__WORK INSTRUCTIONS__:
Copy out all the lines of the data that hold the word "labels".

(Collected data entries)
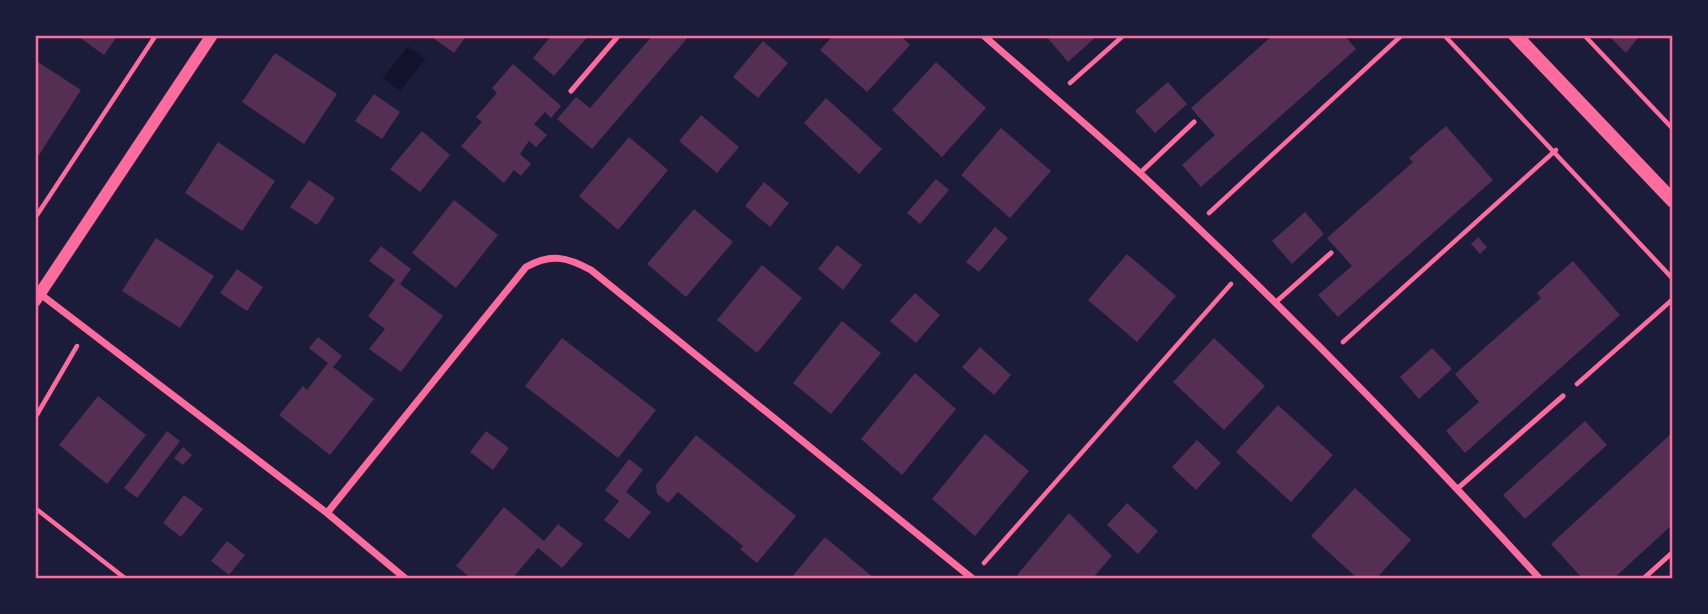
<svg xmlns="http://www.w3.org/2000/svg" width="1708" height="614" viewBox="0 0 1708 614" font-family="'Roboto Condensed',sans-serif">
<style>
.water{fill:#12122b}
.building{fill:#542f53}
.lines{fill:none;stroke-linecap:round;stroke-linejoin:round}
.path{stroke:#ff6b9d;stroke-width:4.5}
.service{stroke:#ff6b9d;stroke-width:5}
.minor{stroke:#ff6b9d;stroke-width:7}
.tertiary{stroke:#ff6b9d;stroke-width:12}
.secondary{stroke:#ff6b9d;stroke-width:14}
.neatline{fill:none;stroke:#ff6b9d;stroke-width:2.5}
</style>
<rect width="100%" height="100%" fill="#1b1b3a"/>
<!-- water -->
<path class="water" d="M408 46 425 59 400 91 383 78Z"/>
<!-- building -->
<path class="building" d="M76 35H118L104 55Z
M429 35H467L454 53Z
M552 35H589L554 76 533 58Z
M653 35H690L592 149 557 119 576 97 590 108Z
M834 35H900L910 45 867 92 820 50Z
M1045 35H1098L1068 62Z
M1273 35H1344L1356 49 1201 187 1182 165 1215 135 1191 108Z
M1608 35H1640L1626 53Z
M763 41 788 63 758 98 733 77Z
M275 53 337 94 304 144 242 102Z
M35 60 81 90 35 161Z
M936 62 986 108 942 157 892 110Z
M513 64 561 106 551 118 545 112 534 124 547 135 536 147 529 141 520 154 531 164 521 176 514 170 504 183 461 146 482 122 476 117 497 93 492 88Z
M1168 82 1187 104 1155 133 1135 111Z
M374 94 400 112 382 139 355 121Z
M826 98 882 149 859 174 804 123Z
M701 115 739 147 717 173 679 141Z
M1446 126 1493 180 1338 317 1318 295 1352 266 1327 238 1413 162 1409 158Z
M1001 128 1051 171 1010 218 961 175Z
M422 131 450 155 420 192 390 169Z
M629 137 668 170 618 230 579 196Z
M218 142 275 181 242 231 185 193Z
M936 179 949 190 920 224 907 213Z
M309 180 335 198 317 225 290 207Z
M764 182 789 203 770 227 745 206Z
M454 200 498 235 456 288 412 253Z
M694 209 733 242 686 297 647 264Z
M1305 212 1324 234 1292 264 1272 241Z
M995 227 1008 238 979 272 966 262Z
M1478 237 1487 247 1480 254 1471 244Z
M156 238 214 276 180 328 122 291Z
M837 245 862 265 843 290 818 269Z
M381 246 411 269 400 284 443 316 401 372 369 349 385 329 368 316 395 280 369 261Z
M1127 254 1176 296 1137 342 1088 300Z
M1573 261 1620 315 1465 453 1446 431 1479 402 1455 374 1541 298 1537 293Z
M762 265 802 298 757 353 717 320Z
M237 269 263 287 247 311 220 293Z
M915 293 940 315 916 343 890 321Z
M842 321 881 353 831 414 793 383Z
M318 337 342 356 333 367 374 399 330 455 279 415 303 386 307 390 328 363 309 348Z
M562 338 656 410 618 458 525 386Z
M1214 338 1265 386 1224 430 1173 382Z
M980 347 1011 375 994 395 962 367Z
M1432 348 1452 369 1419 399 1400 377Z
M915 373 956 409 902 475 861 439Z
M98 396 146 435 107 484 59 445Z
M1278 405 1333 455 1291 502 1236 452Z
M1585 421 1607 445 1525 519 1503 495Z
M167 431 180 441 137 498 124 488Z
M486 431 509 448 493 470 470 452Z
M1673 432V524L1613 579H1583L1551 544Z
M985 434 1029 471 975 536 932 499Z
M696 435 796 516 757 563 740 549 743 546 678 492 668 503 657 494 656 485Z
M1197 440 1221 463 1196 490 1172 467Z
M183 447 192 455 183 465 174 458Z
M629 459 643 470 626 492 651 512 629 539 604 520 619 501 605 490Z
M1355 488 1411 540 1376 579H1358L1311 536Z
M184 495 203 509 181 537 163 523Z
M1127 503 1158 531 1138 554 1107 525Z
M504 507 544 541 558 524 583 544 562 568 538 548 512 579H472L456 566Z
M1069 513 1112 556 1092 579H1022L1017 575Z
M825 537 875 579H790Z
M227 541 245 555 229 575 211 561Z"/>
<g class="lines">
<!-- path -->
<path class="path" d="M1444 35 1673 279
M1584 35 1673 129
M1070 83 1124 35
M1209 213 1402 35
M35 218 156 35
M1343 342 1556 150
M1577 384 1673 299
M35 418 77 346
M35 508 126 579
M984 563 1231 284"/>
<!-- service -->
<path class="service" d="M571 91 619 35
M1140 173 1194 122
M1276 302 1331 253
M1458 488 1563 396
M1643 579 1673 552"/>
<!-- minor -->
<path class="minor" d="M983 35C1036 82 1090 127 1142 175 1281 304 1413 439 1540 579
M35 290 327 513 406 579
M327 513 526 267C551 253 567 257 591 270L973 579"/>
<!-- tertiary -->
<path class="tertiary" d="M35 301 212 35"/>
<!-- secondary -->
<path class="secondary" d="M1515 35 1673 201"/>
</g>
<!-- border -->
<rect width="1708" height="614" fill="none" stroke="#1b1b3a" stroke-width="74"/>
<rect x="37" y="37" width="1634" height="540" class="neatline"/>
</svg>
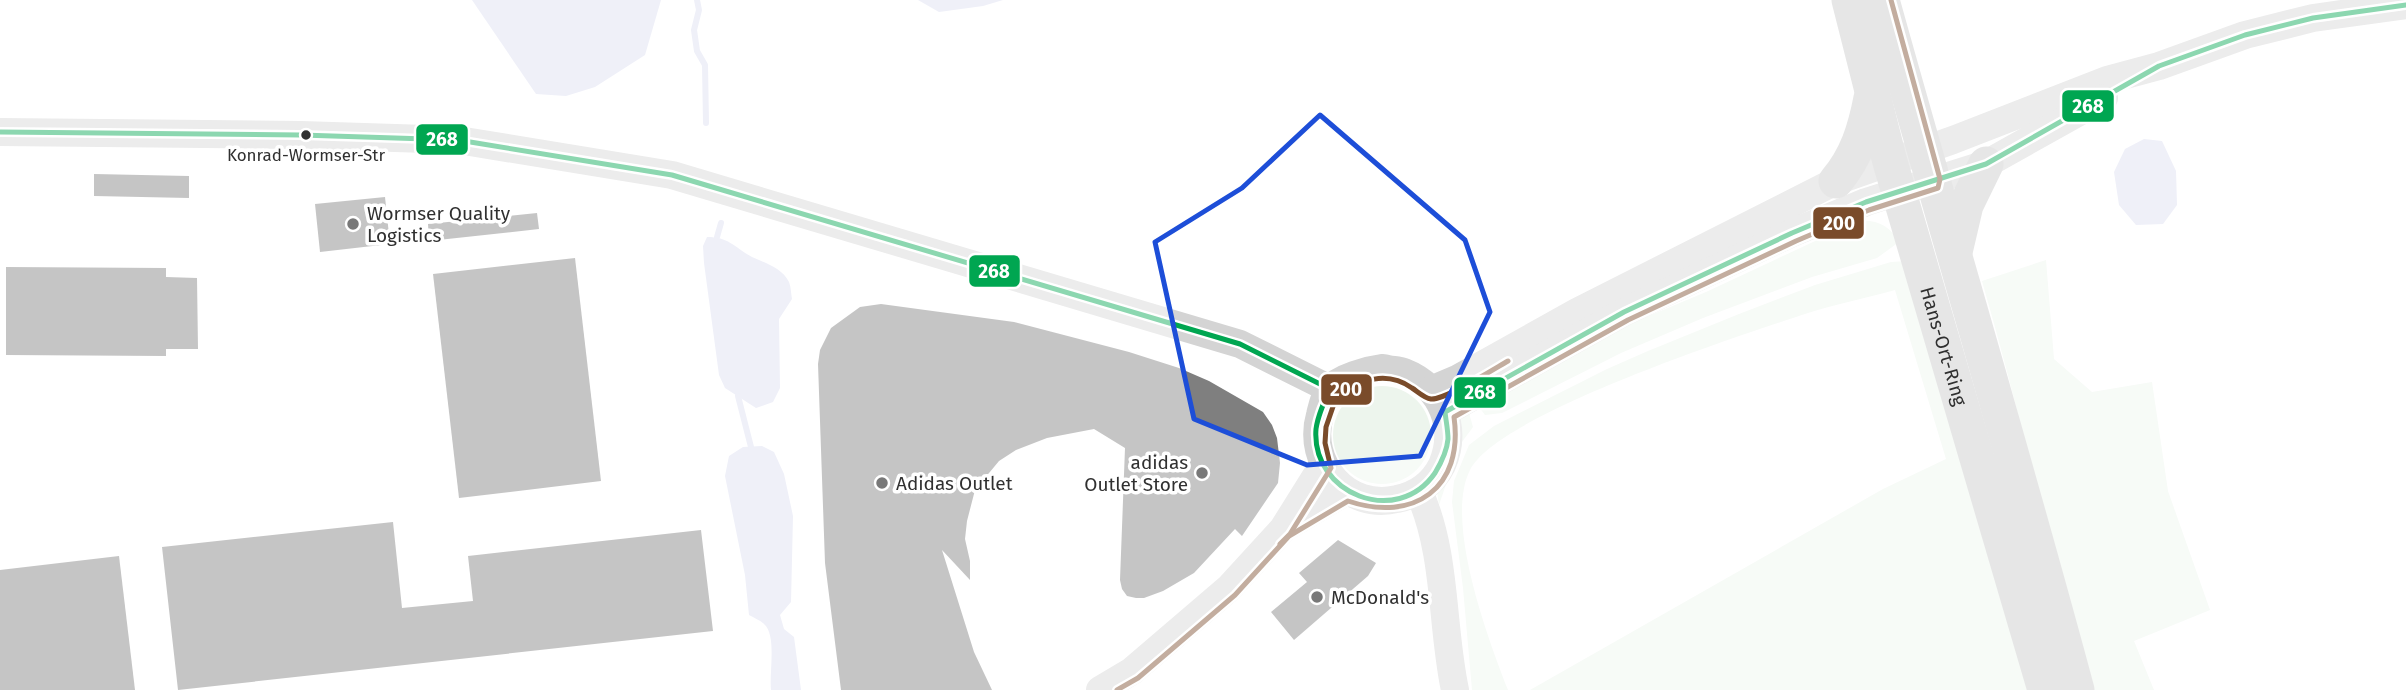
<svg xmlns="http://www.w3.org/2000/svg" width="2406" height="690" viewBox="0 0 2406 690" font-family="'Fira Sans',sans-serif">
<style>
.green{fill:#edf5ed}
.water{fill:#dbddf0}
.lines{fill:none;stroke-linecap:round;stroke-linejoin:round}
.stream{stroke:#dbddf0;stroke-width:6}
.building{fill:#7f7f7f}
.minor{stroke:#d4d4d4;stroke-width:28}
.major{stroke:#c8c8c8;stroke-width:35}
.bus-1-casing{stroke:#fff;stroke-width:10}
.bus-2-casing{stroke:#fff;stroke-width:10}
.bus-1{stroke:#00a651;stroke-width:5}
.bus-2{stroke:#7a4b2a;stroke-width:5}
.marked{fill:none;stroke:#1d4ed8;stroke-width:5;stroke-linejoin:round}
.bus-dot{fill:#303030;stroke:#fff;stroke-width:2.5}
.poi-dot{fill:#787878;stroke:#fff;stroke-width:2.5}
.labels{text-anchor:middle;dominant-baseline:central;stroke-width:7;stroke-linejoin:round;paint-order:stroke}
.bus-label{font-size:17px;fill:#303030;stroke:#fff}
.poi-label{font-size:19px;fill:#303030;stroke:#fff;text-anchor:start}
.street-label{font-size:19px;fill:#303030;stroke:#fff}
.line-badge{stroke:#fff;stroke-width:2.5}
.badge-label{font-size:19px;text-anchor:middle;font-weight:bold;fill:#fff}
</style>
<rect width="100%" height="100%" fill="#fff"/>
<g class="green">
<path d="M1858,221c19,-2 32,5 41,21l-22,16 -65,19 -109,41 -82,35 -119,60 -17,2 -6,-8 129,-74 98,-41z"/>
<path d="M2046,260l8,99 38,33 60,-10 16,109 42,119 -76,31 20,49h-67c-35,-136 -66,-274 -105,-409z"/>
<path d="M1907,261l129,429h-506l353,-201 63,-30 -51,-169c-29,8 -59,14 -87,23 -67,22 -310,101 -338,157 -26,51 18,169 38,220h-36l-9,-102 -11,-86 2,-21 15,-36 25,-19 113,-57 41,-18 91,-37 76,-29 76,-23z"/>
<circle cx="1382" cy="435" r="49"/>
<path d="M1469,413l4,14 -14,19 -20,59 -2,-14 23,-71z"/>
</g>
<g class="water">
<path d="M472,0h189l-16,55 -50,32 -29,9 -30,-2z"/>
<path d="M918,0h85l-20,6 -44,6z"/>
<path d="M2144,139l18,2 14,30 1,34 -14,19 -27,1 -17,-20 -5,-33 11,-23z"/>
<path d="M707,237c22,0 27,10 45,20 13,6 30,11 37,25 2,5 2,12 3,17l-13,20 1,69 -7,14 -17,6 -31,-20 -6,-13 -15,-112 -1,-17z"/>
<path d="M762,446l12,6 10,22 9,42 -2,86 -11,13 4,14 10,8 7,53h-30c-2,-17 6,-55 -7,-66 -4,-4 -10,-6 -15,-9l-4,-40 -20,-99 4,-20 14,-9z"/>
</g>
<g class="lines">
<g class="stream">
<path d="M697,0l2,10 -5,20 3,21 8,14 1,58"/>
<path d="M717,237l4,-14"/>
<path d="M738,396l13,51"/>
</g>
</g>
<g class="building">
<path d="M94,174l95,2v22l-95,-2z"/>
<path d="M385,197l5,47 -70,8 -5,-48z"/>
<path d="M537,213l2,16 -110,12 -1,-17z"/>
<path d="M575,258l26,223 -142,17 -26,-224z"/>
<path d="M6,267l160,1v9l31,1 1,71h-32v7l-160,-1z"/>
<path d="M881,304l133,18 115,30 50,16 30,13 54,31 9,13 5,13 3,25 -2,20 -36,53 -7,-7 -41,44 -31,18 -19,7h-8l-9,-2 -5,-7 -2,-9 5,-132 -31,-19 -47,9 -31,12 -17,11 -24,29 -8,31 -2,18 5,22v19l-28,-30 32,102 18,38h-151l-16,-127 -7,-199 2,-14 11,-22 29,-21z"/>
<path d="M393,522l9,86 71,-7 -5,-45 233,-26 12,101 -535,59 -16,-143z"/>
<path d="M1338,540l38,23 -8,13 -74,64 -23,-28 36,-30 -8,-9z"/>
<path d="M119,556l16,134h-135v-120z"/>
</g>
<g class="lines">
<g class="minor">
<path d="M0,132l301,3 157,5 214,35 568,169 90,45"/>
<path d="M1383,368c7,2 15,2 21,4 38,15 54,56 38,93 -9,18 -25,30 -45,34 -50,12 -91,-36 -77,-84 2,-8 4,-19 9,-25 10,-13 39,-20 54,-22z"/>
<path d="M1431,390l26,-11 120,-67 259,-131 117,-41 154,-60 52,-14 86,-31 68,-17 93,-13"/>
<path d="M1445,412l179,-100 168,-79 74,-31 120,-38 118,-66"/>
<path d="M1419,492c28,62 22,132 36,198"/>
<path d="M1286,527l61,-36"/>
<path d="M1100,690l32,-19 97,-83 54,-59 40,-64"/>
</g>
<g class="major">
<path id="s1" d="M1849,0l41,162 155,528"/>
<path d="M1882,0c64,230 133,459 195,690"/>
<path d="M1836,181c21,-25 29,-52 35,-83"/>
<path d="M1955,252l11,-47 20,-41"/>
</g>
<defs>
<path id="bus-1" d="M0,132l301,3 157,5 214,35 568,169 90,45c-6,13 -12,26 -14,40 -5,65 81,99 119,44 6,-10 12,-22 13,-34 0,-9 -2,-18 -3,-27l179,-100 168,-79 74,-31 120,-38 173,-98 86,-31 68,-17 93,-13"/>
<g id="bus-2">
<path d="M1280,544l10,-10 41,-66 -6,-25 1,-16 11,-32c25,-15 49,-25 75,-7 5,3 12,10 19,11 14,1 63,-30 77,-38"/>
<path d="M1117,690l21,-12 97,-83 54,-59 59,-35c66,22 116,-13 106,-84l174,-97 168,-79 73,-31 69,-22 2,-9 -49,-179"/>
</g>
</defs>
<use href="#bus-1" class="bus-1-casing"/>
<use href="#bus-2" class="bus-2-casing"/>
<use href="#bus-1" class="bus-1"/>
<use href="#bus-2" class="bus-2"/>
</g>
<path d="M0 0H2406V690H0ZM1320,115l145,125 25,72 -70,144 -113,9 -113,-46 -39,-177 87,-54z" fill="#fff" fill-opacity=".55" fill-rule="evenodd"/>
<path class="marked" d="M1320,115l145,125 25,72 -70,144 -113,9 -113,-46 -39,-177 87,-54z"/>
<circle class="bus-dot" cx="306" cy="135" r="6"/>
<g class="poi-dot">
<circle cx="353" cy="224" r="7"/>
<circle cx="1202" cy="473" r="7"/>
<circle cx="882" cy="483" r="7"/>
<circle cx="1317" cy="597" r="7"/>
</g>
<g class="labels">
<g class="bus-label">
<text x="306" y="155">Konrad-Wormser-Str</text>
</g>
<g class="poi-label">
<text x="367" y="213">Wormser Quality<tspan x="367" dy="22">Logistics</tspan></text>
<text x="1188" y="462" text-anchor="end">adidas<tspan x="1188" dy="22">Outlet Store</tspan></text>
<text x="896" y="483">Adidas Outlet</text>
<text x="1331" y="597">McDonald's</text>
</g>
<g class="street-label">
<text stroke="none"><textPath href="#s1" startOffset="359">Hans-Ort-Ring</textPath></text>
</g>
</g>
<g class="line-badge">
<rect x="2061" y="89" width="54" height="34" rx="7" fill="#00a651"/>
<rect x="415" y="123" width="54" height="33" rx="7" fill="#00a651"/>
<rect x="1812" y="206" width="53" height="34" rx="7" fill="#7a4b2a"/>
<rect x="968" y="254" width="53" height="34" rx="7" fill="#00a651"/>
<rect x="1320" y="373" width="53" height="33" rx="7" fill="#7a4b2a"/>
<rect x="1453" y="376" width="54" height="33" rx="7" fill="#00a651"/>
</g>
<g class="badge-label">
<text x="2088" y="113">268</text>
<text x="442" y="146">268</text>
<text x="1839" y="230">200</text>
<text x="994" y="278">268</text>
<text x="1346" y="396">200</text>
<text x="1480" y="399">268</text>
</g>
</svg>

__SOLUTION__:
.labels{text-anchor:middle;dominant-baseline:central;stroke-width:7;stroke-linejoin:round;paint-order:stroke}
<g class="labels">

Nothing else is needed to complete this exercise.